Принимая на себя ведение критического отдела в обновленном «Русском вестнике», Полевой признал в своей руководящей статье[295], что русская литература переживает трудное время. Классицизм пал, писал он, но теперь одно зло сменили другим. Невольно пожалеешь о добром старом времени классического владычества. Старую теорию мы уничтожили, ну а создали ли мы новую? У нас теперь масса трибуналов и полное безначалие в критике. Такая же путаница и в теориях ученых, и в философии. Толпа неверующих разрушителей нападает на Гёте, предпочитает Энеиде – Нибелунги, Рафаэлю – византийскую живопись, отвергает все в Корнеле и Расине, холодно смотрит на творения В. Скотта и любит уродливого Диккенса. Наш вкус – страстность, наше прекрасное – дикость, наша страсть – новизна. Нужно выйти из этого хаоса, надо перейти к времени мирному, к новому тихому воссозданию прежних положительных идей человечества… Это будет новый классицизм, который сумеет ценить Шекспира, отдавая справедливость Корнелю, Кондильяка заменить эклектизмом, безбожие энциклопедистов уничтожить перед светом религии, помирить романтизм и классицизм. Чтобы повернуть литературу на этот путь слияния прежнего сухого классицизма и неистового романтизма (от которого Полевой теперь отрекается), чтобы не позволить литературе одичать в погоне за реализмом – нужна новая критика. Полевой обещает ее в своем журнале. «Эта критика, – говорит он, – не осудит безотчетно на позор прежних условий искусства, но, дополняя их новыми открытиями ума человеческого, воссоздаст их; не станет утверждать, что в искусстве нет никаких условий и в науке существует только слепой опыт без теорий, наконец, такая критика поймет вполне слово „народность“ в уме и науке, сознавая, что при эклектизме человечества каждый народ должен жить своей самобытностью, хотя и не осуждая на бессмыслие и смерть все другие народы».
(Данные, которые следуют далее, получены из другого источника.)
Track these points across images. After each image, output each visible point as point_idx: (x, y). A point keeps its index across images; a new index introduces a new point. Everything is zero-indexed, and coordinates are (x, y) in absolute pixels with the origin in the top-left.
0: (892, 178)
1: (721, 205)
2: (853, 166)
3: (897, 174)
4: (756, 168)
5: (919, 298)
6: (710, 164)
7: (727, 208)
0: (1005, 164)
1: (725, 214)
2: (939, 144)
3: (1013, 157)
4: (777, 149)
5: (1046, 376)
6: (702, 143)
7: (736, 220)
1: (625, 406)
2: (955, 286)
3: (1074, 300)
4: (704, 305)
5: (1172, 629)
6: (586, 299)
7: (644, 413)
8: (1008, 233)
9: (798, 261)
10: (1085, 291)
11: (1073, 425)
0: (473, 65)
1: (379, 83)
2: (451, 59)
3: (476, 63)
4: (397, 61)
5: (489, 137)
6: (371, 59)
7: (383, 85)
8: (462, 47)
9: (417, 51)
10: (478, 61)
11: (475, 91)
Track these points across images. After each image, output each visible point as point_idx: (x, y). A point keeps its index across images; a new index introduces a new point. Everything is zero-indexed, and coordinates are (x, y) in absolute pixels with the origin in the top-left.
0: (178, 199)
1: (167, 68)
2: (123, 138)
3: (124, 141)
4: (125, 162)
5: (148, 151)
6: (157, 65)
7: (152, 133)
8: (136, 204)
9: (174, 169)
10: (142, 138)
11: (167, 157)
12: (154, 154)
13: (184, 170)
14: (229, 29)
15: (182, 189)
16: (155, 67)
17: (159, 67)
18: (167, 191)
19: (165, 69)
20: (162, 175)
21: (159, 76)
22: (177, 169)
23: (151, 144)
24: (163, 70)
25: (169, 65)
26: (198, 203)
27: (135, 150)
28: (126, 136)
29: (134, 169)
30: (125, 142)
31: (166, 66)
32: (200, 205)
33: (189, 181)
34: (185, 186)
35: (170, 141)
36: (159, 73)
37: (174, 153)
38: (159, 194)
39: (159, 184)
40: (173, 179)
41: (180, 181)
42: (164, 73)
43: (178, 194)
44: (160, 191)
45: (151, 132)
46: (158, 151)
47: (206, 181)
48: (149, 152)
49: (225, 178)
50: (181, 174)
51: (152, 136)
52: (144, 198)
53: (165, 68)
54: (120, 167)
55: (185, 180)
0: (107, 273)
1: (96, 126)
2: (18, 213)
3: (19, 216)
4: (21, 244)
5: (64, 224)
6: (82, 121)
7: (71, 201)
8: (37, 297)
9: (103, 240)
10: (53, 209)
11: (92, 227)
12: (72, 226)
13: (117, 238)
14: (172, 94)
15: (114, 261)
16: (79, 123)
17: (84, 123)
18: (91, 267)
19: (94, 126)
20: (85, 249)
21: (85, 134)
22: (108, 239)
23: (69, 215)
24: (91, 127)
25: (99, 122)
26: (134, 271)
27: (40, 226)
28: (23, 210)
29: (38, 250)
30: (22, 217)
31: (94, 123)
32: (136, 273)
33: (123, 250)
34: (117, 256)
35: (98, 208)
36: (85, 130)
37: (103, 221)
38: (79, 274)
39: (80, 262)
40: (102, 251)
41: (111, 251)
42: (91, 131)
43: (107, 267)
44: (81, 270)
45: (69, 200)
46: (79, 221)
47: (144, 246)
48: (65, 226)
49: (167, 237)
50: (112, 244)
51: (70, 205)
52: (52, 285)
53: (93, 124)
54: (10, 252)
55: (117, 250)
Своим судом над сочинениями Гоголя Полевой и попытался оправдать эту «новую» критику. Он любил Гоголя за его ранние произведения, в которых реализм был так скрашен романтизмом, и он не терпел Гоголя за его последние создания, за его комедии и «Мертвые души», в которых видел торжество именно той дикости и той страстности, которая заставляла его жалеть о погибшем классицизме, некогда им столь нелюбимом. Следуя новой теории изящного, он в первых же номерах своего журнала забросал Гоголя неучтивыми упреками и обвинениями. Он утверждал, что вся сила Гоголя в одном малороссийском жарте. Захваленный и вознесенный своими поклонниками, писал критик, Гоголь превратно смотрит на свое назначение. Все, что составляет прелесть его творений, теперь исчезает, все, что губит их – постепенно усиливается. «Мертвые души» бедны содержанием, они простое повторение «Ревизора», грубая карикатура, которая перешла за предел изящного. И где в ней прежнее добродушное жартование? Уж если писатель хочет дать нам человека, то пусть он не показывает одну лишь его грязную сторону, а «Мертвые души» – это неопрятная гостиница – клевета на Россию. Сколько грязи в этой поэме! И приходится согласиться, что Гоголь родственник Поль де Кока. Он в близком родстве и с Диккенсом, но Диккенсу можно простить его грязь и уродливость за светлые черты, а их не найти у Гоголя. И автор мог думать, что «Мертвые души» – нравственное поучение?! Неужели в каждом русском можно видеть зародыши Хлестакова и Чичикова?[296]
Такие слова в устах Полевого были одновременно и огульным осуждением Гоголя, и уступкой ему. Закоренелый романтик бранил бездоказательно нашего реалиста, не понимая его, и вместе с тем, конечно, под впечатлением сочинений Гоголя, стал догадываться, что романтизм в литературе свое дело проигрывает и что если реализм Гоголя и очень вреден, то для борьбы с ним нужно нечто иное, чем то, что он – Полевой – до сего времени считал в искусстве правдивым и художественным.
Если критика Полевого в вопросе о литературной и общественной стоимости сочинений Гоголя ровно никакой цены не имеет, то и она, как видим, косвенно свидетельствует о постепенно возраставшем его успехе.
Отзывы других авторитетных критиков были все хвалебные и восторженные.